* _Work order 1_
Please edit the records from their start through the line holding "że w ten sposób nasz dach może odzyskać dawny", inclusive, replacing "Page" with "Seite" and changing nothing else.

START Text segment

Uncertainwhether Polish administrative practice today, applying the 1920 Act, would treat Berek as having lost Polish citizenship in May 1928 by operation of Article 13 of that Act. Multiple competing interpretations exist (see §04).

03

Statutory text — as quoted in the user-provided Master Guide

The text below is reproduced from the user-provided Polish_Citizenship_Master_Legal_Guide.pdf in this folder. Primary citations to the Dziennik Ustaw are shown. I have not independently verified the text against the primary source; the user or attorney should do so.

3a · Act of 20 January 1920 on the Citizenship of the Polish State

Primary citation: Dziennik Ustaw RP 1920 No. 7, item 44. In force 31 January 1920 to 18 January 1951. Quoted from user PDF

Article 11 (loss of citizenship) — as quoted:

Loss of citizenship happens by: (1) obtaining another country's citizenship; (2) taking a public office or entering the service in a foreign country's army without proper Governor's (or Government Commissioner of the capital city of Warsaw's) consent, given in cases of intention of entering the service in a foreign country's army in accord with the relevant district corps commander. Persons who are obligated to active military service can obtain a foreign citizenship in no other way than after obtaining a general military service obligation release, according to rules in force; otherwise, in view of the Polish State, they will still be considered Polish citizens.

Article 13 (extension of grant or loss to wife and minor children) — as quoted:

The granting and loss of Polish citizenship concerns the wife of a man who is granted or loses Polish citizenship and also his children who are younger than 18 years old, as far as it is not reserved in the granting certificate or in the declaration on citizenship's loss.

3b · Ministry of the Interior Circular No. 18 of 9 July 1925

Summarised from user PDF — Tier 2 administrative-guidance summary, not the original circular text.

The Master Guide reports the substantive rule the Circular established as: a child born in the United States after 31 January 1920 to a parent who was a Polish citizen at the moment of the child's birth did not lose Polish citizenship by reason of also having become a US citizen at birth — because newborns are not subject to compulsory military service, and Article 11 of the 1920 Act loses citizenship only where the person could lawfully relinquish it.

This Circular addresses jus-soli conflicts (US-born children of Polish parents). It does not directly address Berek's situation (a Polish-born minor whose father naturalized US). Its underlying reasoning — that Article 11 loss requires a lawful capacity to relinquish — may extend by analogy to other minors. That extension is analysis, not statutory text.

3c · Constitution of the Republic of Poland of 2 April 1997, Article 34

Quoted from user PDF — primary text at sejm.gov.pl, blocked from this environment.

END Text segment
START Excerpted records

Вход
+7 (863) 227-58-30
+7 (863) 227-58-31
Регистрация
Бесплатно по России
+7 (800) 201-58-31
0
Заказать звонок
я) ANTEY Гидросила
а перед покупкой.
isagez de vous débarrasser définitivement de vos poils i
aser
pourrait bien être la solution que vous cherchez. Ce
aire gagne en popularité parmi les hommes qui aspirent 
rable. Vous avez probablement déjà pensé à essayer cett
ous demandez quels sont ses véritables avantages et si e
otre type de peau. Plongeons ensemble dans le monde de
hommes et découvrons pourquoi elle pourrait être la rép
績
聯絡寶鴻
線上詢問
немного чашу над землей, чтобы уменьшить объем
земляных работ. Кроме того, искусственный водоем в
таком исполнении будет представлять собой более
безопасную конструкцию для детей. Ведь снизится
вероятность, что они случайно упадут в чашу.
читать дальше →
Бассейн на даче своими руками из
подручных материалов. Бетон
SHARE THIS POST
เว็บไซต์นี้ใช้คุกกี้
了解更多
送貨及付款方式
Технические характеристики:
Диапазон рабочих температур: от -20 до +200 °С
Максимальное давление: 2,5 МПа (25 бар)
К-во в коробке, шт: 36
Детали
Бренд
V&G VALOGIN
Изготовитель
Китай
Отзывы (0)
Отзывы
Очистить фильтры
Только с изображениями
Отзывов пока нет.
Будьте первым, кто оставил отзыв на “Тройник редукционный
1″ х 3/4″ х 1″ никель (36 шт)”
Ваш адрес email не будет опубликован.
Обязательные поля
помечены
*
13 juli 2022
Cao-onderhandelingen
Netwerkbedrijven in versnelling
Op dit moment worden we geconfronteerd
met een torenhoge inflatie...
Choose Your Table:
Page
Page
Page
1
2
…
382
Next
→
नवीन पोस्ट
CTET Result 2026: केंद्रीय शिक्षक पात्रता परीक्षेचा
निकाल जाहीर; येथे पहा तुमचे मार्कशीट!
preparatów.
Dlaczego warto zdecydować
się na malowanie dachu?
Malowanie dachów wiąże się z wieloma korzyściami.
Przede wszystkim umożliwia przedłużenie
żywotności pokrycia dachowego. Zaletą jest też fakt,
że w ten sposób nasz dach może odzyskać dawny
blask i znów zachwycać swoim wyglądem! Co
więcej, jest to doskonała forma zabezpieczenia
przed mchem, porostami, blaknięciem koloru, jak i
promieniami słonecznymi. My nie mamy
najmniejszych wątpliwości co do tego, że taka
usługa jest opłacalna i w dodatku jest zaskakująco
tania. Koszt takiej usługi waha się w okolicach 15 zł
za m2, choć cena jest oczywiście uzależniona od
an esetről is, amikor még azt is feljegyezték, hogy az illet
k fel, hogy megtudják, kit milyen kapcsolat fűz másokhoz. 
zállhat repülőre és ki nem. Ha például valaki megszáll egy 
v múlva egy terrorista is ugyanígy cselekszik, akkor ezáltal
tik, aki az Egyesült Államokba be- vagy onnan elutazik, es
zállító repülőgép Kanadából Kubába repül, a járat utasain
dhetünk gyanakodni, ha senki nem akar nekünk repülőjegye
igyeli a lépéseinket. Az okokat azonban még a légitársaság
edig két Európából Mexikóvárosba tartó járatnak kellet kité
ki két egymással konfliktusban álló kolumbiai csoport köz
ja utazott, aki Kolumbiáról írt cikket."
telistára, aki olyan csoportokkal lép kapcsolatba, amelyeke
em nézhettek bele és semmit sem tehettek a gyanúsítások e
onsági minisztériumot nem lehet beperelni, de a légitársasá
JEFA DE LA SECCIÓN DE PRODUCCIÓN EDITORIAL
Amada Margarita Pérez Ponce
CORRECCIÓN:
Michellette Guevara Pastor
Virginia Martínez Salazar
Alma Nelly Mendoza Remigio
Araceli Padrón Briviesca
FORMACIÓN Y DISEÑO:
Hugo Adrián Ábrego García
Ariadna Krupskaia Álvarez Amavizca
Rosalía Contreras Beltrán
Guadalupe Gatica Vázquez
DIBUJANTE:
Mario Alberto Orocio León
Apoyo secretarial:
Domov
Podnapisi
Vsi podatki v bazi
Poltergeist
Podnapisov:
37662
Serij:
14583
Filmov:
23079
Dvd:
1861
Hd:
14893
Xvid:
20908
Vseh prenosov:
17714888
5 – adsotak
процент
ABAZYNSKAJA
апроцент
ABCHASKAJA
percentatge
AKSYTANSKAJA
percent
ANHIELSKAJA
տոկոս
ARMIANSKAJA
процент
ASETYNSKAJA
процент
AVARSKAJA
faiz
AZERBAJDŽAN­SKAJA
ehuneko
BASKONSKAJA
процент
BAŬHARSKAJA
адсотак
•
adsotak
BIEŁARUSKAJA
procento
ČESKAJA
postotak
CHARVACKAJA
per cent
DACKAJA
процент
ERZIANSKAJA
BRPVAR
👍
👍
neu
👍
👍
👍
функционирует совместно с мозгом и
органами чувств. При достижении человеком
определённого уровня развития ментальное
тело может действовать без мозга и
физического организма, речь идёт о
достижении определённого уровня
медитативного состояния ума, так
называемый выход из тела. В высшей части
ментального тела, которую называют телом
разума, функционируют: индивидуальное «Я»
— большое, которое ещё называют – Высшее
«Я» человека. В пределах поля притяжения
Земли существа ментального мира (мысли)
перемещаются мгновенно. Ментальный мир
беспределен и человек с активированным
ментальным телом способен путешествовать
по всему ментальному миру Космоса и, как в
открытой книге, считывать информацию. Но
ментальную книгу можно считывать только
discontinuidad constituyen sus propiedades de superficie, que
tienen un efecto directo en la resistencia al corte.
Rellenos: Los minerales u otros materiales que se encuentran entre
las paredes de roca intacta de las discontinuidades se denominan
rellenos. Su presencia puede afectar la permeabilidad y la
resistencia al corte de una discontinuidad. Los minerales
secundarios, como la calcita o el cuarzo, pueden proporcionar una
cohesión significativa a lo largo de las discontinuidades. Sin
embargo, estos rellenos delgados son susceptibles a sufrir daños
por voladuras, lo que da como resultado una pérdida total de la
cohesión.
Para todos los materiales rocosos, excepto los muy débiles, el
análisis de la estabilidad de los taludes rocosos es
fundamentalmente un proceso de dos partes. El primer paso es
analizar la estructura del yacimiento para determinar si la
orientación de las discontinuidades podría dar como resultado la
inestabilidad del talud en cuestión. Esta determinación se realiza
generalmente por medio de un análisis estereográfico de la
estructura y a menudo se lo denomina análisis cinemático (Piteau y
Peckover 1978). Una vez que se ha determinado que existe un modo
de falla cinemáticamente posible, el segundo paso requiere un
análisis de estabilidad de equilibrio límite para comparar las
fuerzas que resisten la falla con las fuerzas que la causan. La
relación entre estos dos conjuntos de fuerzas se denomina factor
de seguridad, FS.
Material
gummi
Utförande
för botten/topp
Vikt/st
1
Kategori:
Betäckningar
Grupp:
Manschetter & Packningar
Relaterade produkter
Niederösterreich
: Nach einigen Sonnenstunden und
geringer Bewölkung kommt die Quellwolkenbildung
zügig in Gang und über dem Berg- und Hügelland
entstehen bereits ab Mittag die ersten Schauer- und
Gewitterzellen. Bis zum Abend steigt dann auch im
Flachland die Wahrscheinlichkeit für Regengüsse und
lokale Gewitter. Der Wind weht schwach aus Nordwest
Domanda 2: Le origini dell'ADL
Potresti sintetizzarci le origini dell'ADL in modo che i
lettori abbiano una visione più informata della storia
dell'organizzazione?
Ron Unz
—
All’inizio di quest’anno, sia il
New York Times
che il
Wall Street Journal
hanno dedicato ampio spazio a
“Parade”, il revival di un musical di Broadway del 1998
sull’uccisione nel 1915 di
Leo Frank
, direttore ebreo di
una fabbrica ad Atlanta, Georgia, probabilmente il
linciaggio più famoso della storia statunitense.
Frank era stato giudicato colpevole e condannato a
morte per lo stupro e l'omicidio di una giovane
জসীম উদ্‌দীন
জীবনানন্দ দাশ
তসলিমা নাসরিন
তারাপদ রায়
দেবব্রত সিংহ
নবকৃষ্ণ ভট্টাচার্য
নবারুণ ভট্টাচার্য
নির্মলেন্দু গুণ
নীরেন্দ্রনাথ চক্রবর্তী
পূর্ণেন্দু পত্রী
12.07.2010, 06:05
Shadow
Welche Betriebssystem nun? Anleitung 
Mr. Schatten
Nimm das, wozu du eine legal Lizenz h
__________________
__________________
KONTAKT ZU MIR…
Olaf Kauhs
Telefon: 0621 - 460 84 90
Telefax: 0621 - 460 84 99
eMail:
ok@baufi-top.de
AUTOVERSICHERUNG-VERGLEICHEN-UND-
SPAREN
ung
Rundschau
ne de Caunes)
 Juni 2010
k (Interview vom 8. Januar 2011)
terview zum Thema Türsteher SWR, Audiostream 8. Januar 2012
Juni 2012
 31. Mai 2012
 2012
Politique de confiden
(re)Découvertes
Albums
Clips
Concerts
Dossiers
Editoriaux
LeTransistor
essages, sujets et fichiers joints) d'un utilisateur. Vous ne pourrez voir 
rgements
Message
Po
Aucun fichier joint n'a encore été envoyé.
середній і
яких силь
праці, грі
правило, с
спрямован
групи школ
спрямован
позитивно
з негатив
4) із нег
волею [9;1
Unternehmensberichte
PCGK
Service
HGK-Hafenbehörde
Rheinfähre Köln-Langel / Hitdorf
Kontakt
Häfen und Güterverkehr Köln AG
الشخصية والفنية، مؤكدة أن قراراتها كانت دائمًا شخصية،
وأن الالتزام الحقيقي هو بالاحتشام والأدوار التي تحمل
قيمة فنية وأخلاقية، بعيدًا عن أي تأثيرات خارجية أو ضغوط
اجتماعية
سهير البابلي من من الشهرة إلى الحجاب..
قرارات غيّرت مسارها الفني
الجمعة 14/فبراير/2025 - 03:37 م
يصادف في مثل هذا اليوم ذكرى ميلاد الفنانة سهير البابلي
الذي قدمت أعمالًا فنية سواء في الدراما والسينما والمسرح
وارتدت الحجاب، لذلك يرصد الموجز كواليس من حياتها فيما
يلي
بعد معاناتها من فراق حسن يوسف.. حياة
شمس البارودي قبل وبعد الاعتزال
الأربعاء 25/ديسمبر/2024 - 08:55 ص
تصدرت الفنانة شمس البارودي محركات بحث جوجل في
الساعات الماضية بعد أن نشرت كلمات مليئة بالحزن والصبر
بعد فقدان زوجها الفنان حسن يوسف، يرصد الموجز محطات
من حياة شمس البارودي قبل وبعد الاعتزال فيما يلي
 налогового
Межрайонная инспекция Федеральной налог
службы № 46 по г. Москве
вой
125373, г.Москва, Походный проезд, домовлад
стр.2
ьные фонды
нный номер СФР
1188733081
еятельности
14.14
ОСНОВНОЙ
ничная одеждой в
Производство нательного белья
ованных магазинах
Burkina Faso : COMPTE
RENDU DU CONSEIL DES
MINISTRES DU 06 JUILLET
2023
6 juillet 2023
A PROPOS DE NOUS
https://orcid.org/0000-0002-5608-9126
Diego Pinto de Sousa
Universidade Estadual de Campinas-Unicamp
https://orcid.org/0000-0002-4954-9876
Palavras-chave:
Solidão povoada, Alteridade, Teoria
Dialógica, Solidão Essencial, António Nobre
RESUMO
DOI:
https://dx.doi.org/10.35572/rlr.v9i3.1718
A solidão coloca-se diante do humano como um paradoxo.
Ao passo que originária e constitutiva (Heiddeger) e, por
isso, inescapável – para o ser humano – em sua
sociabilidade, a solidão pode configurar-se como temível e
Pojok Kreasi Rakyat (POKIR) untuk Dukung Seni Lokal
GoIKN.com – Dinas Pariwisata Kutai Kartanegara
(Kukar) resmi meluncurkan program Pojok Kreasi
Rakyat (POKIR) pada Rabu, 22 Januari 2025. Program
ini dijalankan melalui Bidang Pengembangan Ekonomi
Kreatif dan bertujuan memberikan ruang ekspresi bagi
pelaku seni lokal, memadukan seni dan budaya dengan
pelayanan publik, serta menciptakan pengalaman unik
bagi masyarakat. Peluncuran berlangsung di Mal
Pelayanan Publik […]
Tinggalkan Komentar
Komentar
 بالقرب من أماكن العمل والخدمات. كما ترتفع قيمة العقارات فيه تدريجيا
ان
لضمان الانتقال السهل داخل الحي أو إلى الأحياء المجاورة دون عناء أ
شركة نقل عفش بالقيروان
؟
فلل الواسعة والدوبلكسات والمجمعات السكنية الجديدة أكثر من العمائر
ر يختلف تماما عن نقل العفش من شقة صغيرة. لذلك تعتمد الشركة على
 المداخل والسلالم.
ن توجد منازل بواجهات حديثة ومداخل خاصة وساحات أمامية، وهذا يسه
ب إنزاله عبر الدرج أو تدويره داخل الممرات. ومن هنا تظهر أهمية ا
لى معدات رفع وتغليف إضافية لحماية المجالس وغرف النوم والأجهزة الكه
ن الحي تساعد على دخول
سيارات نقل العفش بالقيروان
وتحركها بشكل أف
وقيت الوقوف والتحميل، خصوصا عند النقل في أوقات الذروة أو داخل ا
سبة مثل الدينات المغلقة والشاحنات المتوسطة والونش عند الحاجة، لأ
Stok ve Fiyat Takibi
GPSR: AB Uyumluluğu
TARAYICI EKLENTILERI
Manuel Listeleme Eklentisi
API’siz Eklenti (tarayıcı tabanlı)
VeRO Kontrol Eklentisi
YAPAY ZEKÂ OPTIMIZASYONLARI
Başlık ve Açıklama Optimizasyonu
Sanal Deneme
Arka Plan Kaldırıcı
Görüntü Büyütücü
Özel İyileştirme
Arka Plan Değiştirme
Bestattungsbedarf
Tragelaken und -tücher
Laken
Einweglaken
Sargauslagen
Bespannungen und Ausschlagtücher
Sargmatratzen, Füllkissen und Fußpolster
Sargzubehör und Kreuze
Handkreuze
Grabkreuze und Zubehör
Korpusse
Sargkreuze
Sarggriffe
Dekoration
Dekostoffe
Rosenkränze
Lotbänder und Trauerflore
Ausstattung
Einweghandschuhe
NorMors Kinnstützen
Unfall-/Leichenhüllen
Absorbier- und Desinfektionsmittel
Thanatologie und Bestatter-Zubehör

END Excerpted records

* _Work order 2_
Summarize the Polish citizenship excerpt in two sentences.

* _Answer space 1_
Вход
+7 (863) 227-58-30
+7 (863) 227-58-31
Регистрация
Бесплатно по России
+7 (800) 201-58-31
0
Заказать звонок
я) ANTEY Гидросила
а перед покупкой.
isagez de vous débarrasser définitivement de vos poils i
aser
pourrait bien être la solution que vous cherchez. Ce
aire gagne en popularité parmi les hommes qui aspirent 
rable. Vous avez probablement déjà pensé à essayer cett
ous demandez quels sont ses véritables avantages et si e
otre type de peau. Plongeons ensemble dans le monde de
hommes et découvrons pourquoi elle pourrait être la rép
績
聯絡寶鴻
線上詢問
немного чашу над землей, чтобы уменьшить объем
земляных работ. Кроме того, искусственный водоем в
таком исполнении будет представлять собой более
безопасную конструкцию для детей. Ведь снизится
вероятность, что они случайно упадут в чашу.
читать дальше →
Бассейн на даче своими руками из
подручных материалов. Бетон
SHARE THIS POST
เว็บไซต์นี้ใช้คุกกี้
了解更多
送貨及付款方式
Технические характеристики:
Диапазон рабочих температур: от -20 до +200 °С
Максимальное давление: 2,5 МПа (25 бар)
К-во в коробке, шт: 36
Детали
Бренд
V&G VALOGIN
Изготовитель
Китай
Отзывы (0)
Отзывы
Очистить фильтры
Только с изображениями
Отзывов пока нет.
Будьте первым, кто оставил отзыв на “Тройник редукционный
1″ х 3/4″ х 1″ никель (36 шт)”
Ваш адрес email не будет опубликован.
Обязательные поля
помечены
*
13 juli 2022
Cao-onderhandelingen
Netwerkbedrijven in versnelling
Op dit moment worden we geconfronteerd
met een torenhoge inflatie...
Choose Your Table:
Seite
Seite
Seite
1
2
…
382
Next
→
नवीन पोस्ट
CTET Result 2026: केंद्रीय शिक्षक पात्रता परीक्षेचा
निकाल जाहीर; येथे पहा तुमचे मार्कशीट!
preparatów.
Dlaczego warto zdecydować
się na malowanie dachu?
Malowanie dachów wiąże się z wieloma korzyściami.
Przede wszystkim umożliwia przedłużenie
żywotności pokrycia dachowego. Zaletą jest też fakt,
że w ten sposób nasz dach może odzyskać dawny

* _Answer space 2_
The excerpt says it is uncertain whether Polish administrative practice applying the 1920 Act would treat Berek as having lost Polish citizenship in May 1928 under Article 13. It quotes, from a user-provided guide, Articles 11 and 13 on loss of citizenship and its extension to a wife and minor children, and it summarizes Ministry of the Interior Circular No. 18 of 1925, whose reasoning on US-born children may extend by analogy to other minors, though that is analysis rather than statutory text.